Passage provided:

------------------------

A total of 505,536 votes were received, and the top three of the voting were revealed to be: Taras Topolya (88,023 votes), Jamala (79,399 votes) and Julia Sanina (79,346 votes). The three were confirmed as jury members on 16 December 2022.

Jury member selection
| Candidate | Occupation | Votes | Result |
|---|---|---|---|
| Jamala | Winner of Vidbir 2016 and of the Eurovision Song Contest 2016 | 15.71% | Selected |
| Julia Sanina | Member of The Hardkiss, runner-up of Vidbir 2016 and the co-host of the Eurovision Song Contest 2023 | 15.70% | Selected |
| Kateryna Pavlenko | Winner of Vidbir 2020 and Ukrainian representative in the Eurovision Song Contest 2021 as part of Go_A | 9.20% | Not selected |
| Kostyantyn Tomilchenko [uk] | Creative producer, stage director of Ukrainian Eurovision entries in 2016, 2018, and 2021 | 1.85% | Not selected |
| Mykhailo Khoma | Frontman and founder of Dzidzio | 12.60% | Not selected |
| Taras Topolya | Member of Antytila | 17.41% | Selected |
| Tina Karol | Ukrainian representative in the Eurovision Song Contest 2006 | 15.67% | Not selected |
| Valery Kharchyshyn [uk] | Actor and TV producer, frontman of Druha Rika | 5.77% | Not selected |
| Zlata Ognevich | Ukrainian representative in the Eurovision Song Contest 2013 | 6.09% | Not selected |

==== Final ====
The final took place on 17 December 2022. Ten entries competed and the winner, "Heart of Steel" by Tvorchi, was selected through the combination of votes from a public televote and an expert jury. Ties would be decided in favour of the entries that received higher scores from the televote. As an intermission while the voting window was open, an hour-long documentary titled Kalush Orchestra, abo yak my perestaly khvylyuvatysia ta vyhraly Yevrobachennia pid chas viiny (Kalush Orchestra, or how we stopped worrying and won Eurovision during the war), which details Kalush Orchestra's participation and victory in the Eurovision Song Contest 2022, was aired. In addition to the performances of the competing entries, jury member Jamala, Verka Serduchka, Zlata Dziunka and the competition's music producer Dmytro Shurov performed as guests.

------------------------

Given task 1: Print everything from "A total of 505,536" down to "16 December 2022." in the passage on the Vidbir jury vote, word for word.
Given task 2: Output everything in the entries from the line containing "The width and" down to the line containing "This screenshot has width=453, height=640.", both included, unchanged and with nothing else.
The passage and the entries come from separate, unrelated sources.

------------------------

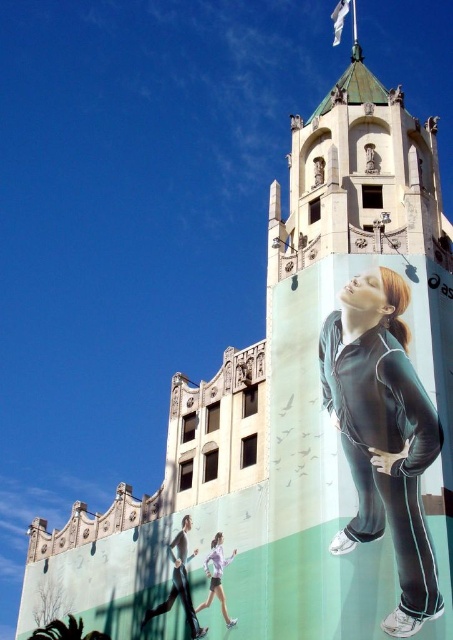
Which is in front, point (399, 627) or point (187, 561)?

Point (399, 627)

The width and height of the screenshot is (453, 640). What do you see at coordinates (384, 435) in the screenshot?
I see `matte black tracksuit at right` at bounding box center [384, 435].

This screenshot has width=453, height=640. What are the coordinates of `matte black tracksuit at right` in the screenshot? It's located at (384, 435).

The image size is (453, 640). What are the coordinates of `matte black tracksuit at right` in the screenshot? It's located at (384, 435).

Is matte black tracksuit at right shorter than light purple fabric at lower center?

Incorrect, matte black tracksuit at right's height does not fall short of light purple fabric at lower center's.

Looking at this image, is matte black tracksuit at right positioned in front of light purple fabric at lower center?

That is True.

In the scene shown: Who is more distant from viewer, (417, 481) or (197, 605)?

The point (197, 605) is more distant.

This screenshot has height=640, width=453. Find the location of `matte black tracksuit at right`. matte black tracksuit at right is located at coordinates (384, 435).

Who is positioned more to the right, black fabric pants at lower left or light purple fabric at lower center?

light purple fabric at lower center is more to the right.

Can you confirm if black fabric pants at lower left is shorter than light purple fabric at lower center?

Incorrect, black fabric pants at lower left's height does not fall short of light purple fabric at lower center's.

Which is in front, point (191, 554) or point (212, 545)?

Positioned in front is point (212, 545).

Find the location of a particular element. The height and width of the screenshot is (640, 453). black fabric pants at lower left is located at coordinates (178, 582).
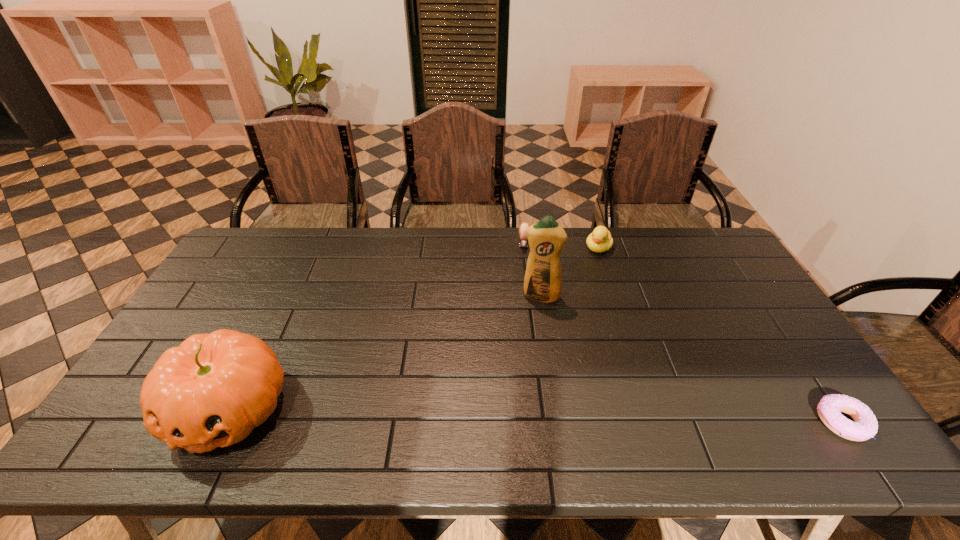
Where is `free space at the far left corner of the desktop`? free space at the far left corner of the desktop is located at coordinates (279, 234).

------------------------

Finished answer 1:
A total of 505,536 votes were received, and the top three of the voting were revealed to be: Taras Topolya (88,023 votes), Jamala (79,399 votes) and Julia Sanina (79,346 votes). The three were confirmed as jury members on 16 December 2022.

Finished answer 2:
The width and height of the screenshot is (453, 640). What do you see at coordinates (384, 435) in the screenshot?
I see `matte black tracksuit at right` at bounding box center [384, 435].

This screenshot has width=453, height=640. What are the coordinates of `matte black tracksuit at right` in the screenshot? It's located at (384, 435).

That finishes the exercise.